Piątek
6:50
Był jakiś las sosnowy, dom, mój dom, internat, obiekty sportowe i szkoła. Była także stacja kolejowa, na której coś rozładowywali.
Byłem w internacie z Sylwkiem. Wyszedłem na basen. Mówili, że zimna woda, ale mimo to poszedłem. Nie dotarłem jednak na basen, bo w miejscu, gdzie powinien być, znajdowała się ta stacja kolejowa. Rozładowywali jakiś towar. Chyba to były owoce. Kręciło się tam dużo ludzi. Nie zauważyli kiedy wszedłem między niż. Każdy głośno rozmawiał i był zajęty swoimi sprawami. Na peronie pomiędzy dwoma torami stało dużo wózków. Usiadłem na jednym z nich, który był załadowany jabłkami i zacząłem jechać. Okazało się, że do wózka tego zaprzęgnięte jest kura. Wózek sięgał mi do klatki piersiowej i do samej góry był załadowany. Miał dwa dyszle, pomiędzy którymi stała kura przeciągnięta jak koń do wozu. O dziwo wózek ruszył bez oporu. Ptak ciągnął go swobodnie i lekko. Akurat o tym momencie podjechał następny pociąg, więc niezauważony się wymknąłem. Zjechałem z peronu, przejechałem przez ulicę i wjechałem w sosnowy las. Na drodze, którą się poruszałem, znajdowało się dużo poobcinanych gałęzi. Musiałem je więc omijać, co rusz ściągać ptaka to w lewo to w prawo lejcami ze sznurka. Biegł lekko, a wózek toczył się równo. Przejechałem przez ten las i przyjechałem pod nasz dom.
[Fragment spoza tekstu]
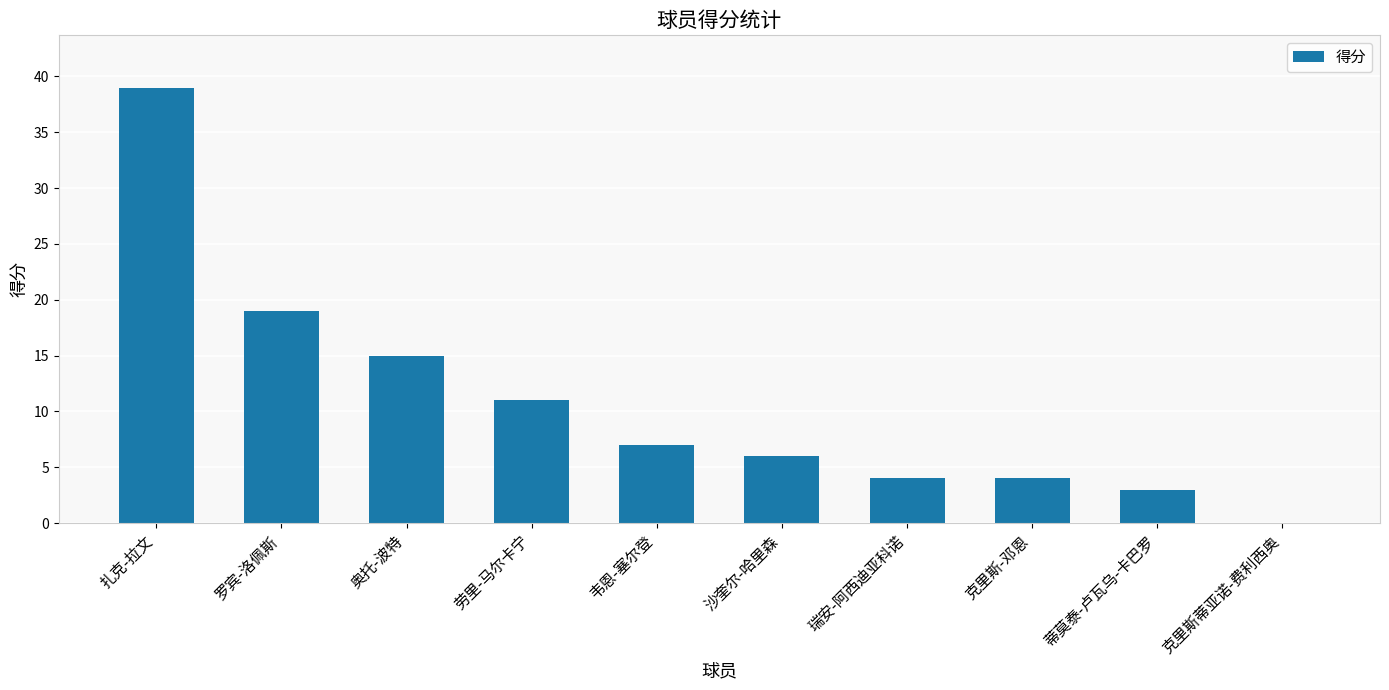

Reading right to left, list all the values displayed in this chart.

克里斯蒂亚诺-费利西奥=0	蒂莫泰-卢瓦乌-卡巴罗=3	克里斯-邓恩=4	瑞安-阿西迪亚科诺=4	沙奎尔-哈里森=6	韦恩-塞尔登=7	劳里-马尔卡宁=11	奥托-波特=15	罗宾-洛佩斯=19	扎克-拉文=39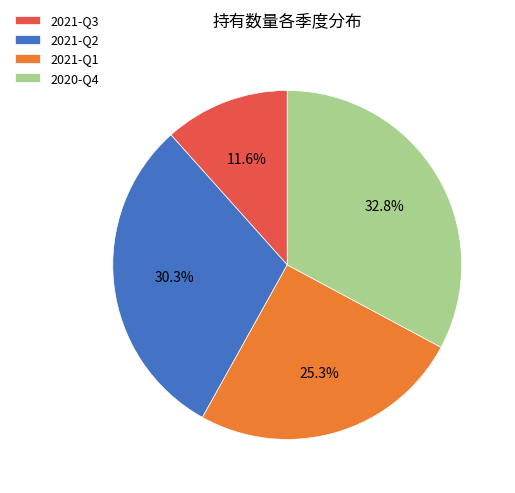

To the nearest percent, what is the difference between the largest and smallest slice percentages?

21%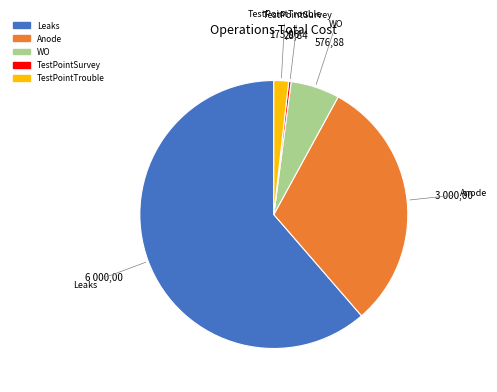

Between Anode and TestPointTrouble, which is larger?

Anode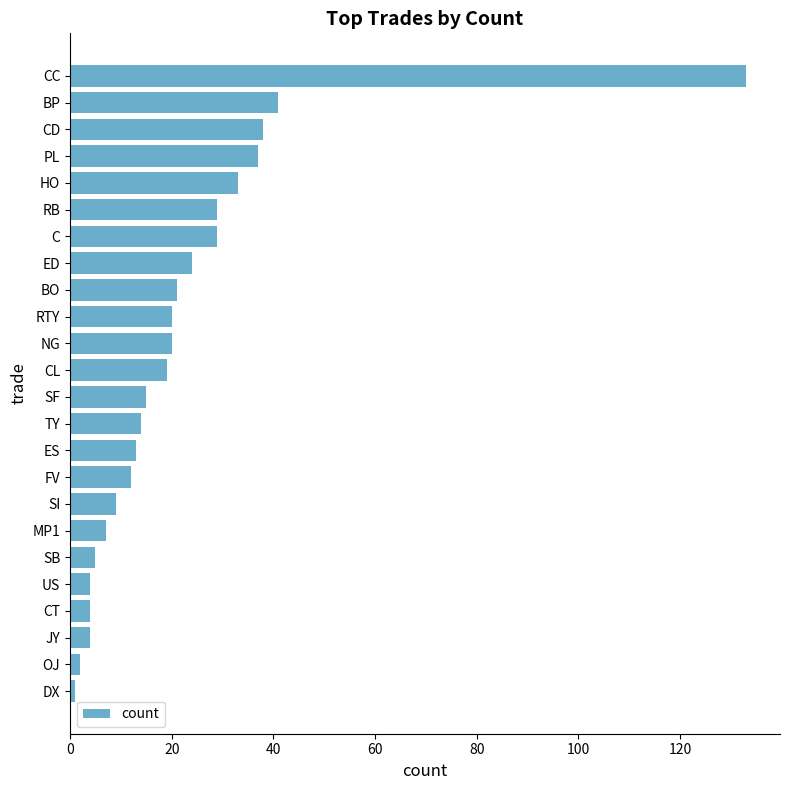

How many series are shown in this chart?

1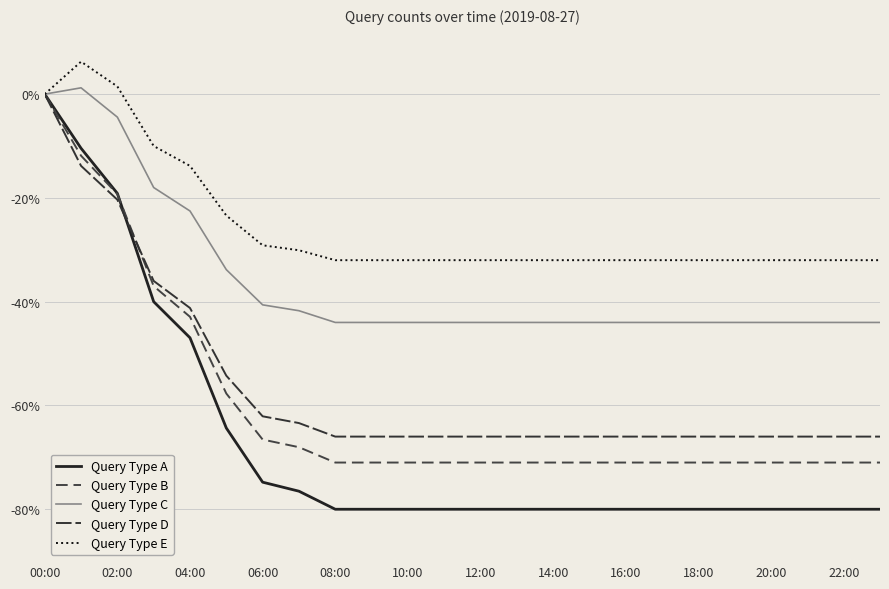

What is the sum of all Query Type C values?

-863.9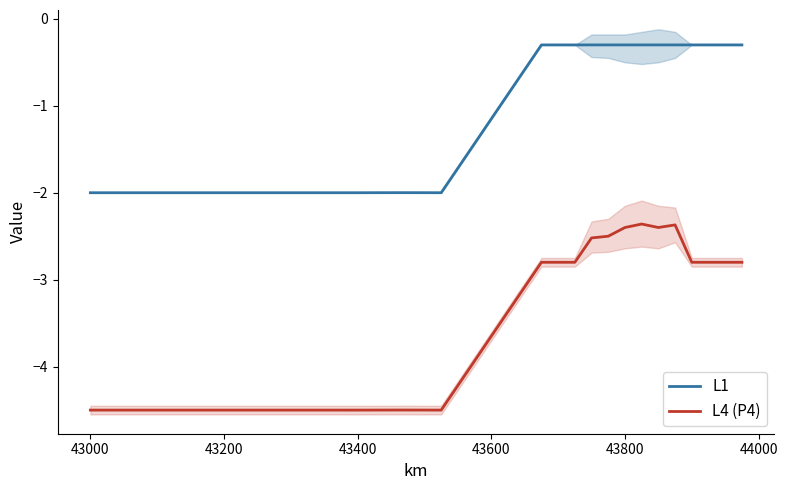

Reading right to left, what are all the values shown in this chart?

L1: -0.3	-0.3	-0.3	-0.3	-0.3	-0.3	-0.3	-0.3	-0.3	-0.3	-0.3	-0.3	-0.3	-0.6	-0.9	-1.1	-1.4	-1.7	-2.0	-2.0	-2.0	-2.0	-2.0	-2.0	-2.0	-2.0	-2.0	-2.0	-2.0	-2.0	-2.0	-2.0	-2.0	-2.0	-2.0	-2.0	-2.0	-2.0	-2.0	-2.0
L4 (P4): -2.8	-2.8	-2.8	-2.8	-2.4	-2.4	-2.4	-2.4	-2.5	-2.5	-2.8	-2.8	-2.8	-3.1	-3.4	-3.6	-3.9	-4.2	-4.5	-4.5	-4.5	-4.5	-4.5	-4.5	-4.5	-4.5	-4.5	-4.5	-4.5	-4.5	-4.5	-4.5	-4.5	-4.5	-4.5	-4.5	-4.5	-4.5	-4.5	-4.5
Wyszła z niego moja rodzina: Monika, Justyna, Sławek i mama.
-Patrzcie, co wam przywiozłem, - powiedziałem.
Spojrzałem na wózek, ale zamiast jabłek zobaczyłem na nim biżuterię. Całuję wózek sztucznej biżuterii. Mimo to wszyscy bardzo się ucieszyli. Zaczęli między siebie dzielić korale, naszyjniki, kolczyki, wisiorki, bransolety itp. Nawet Sławek.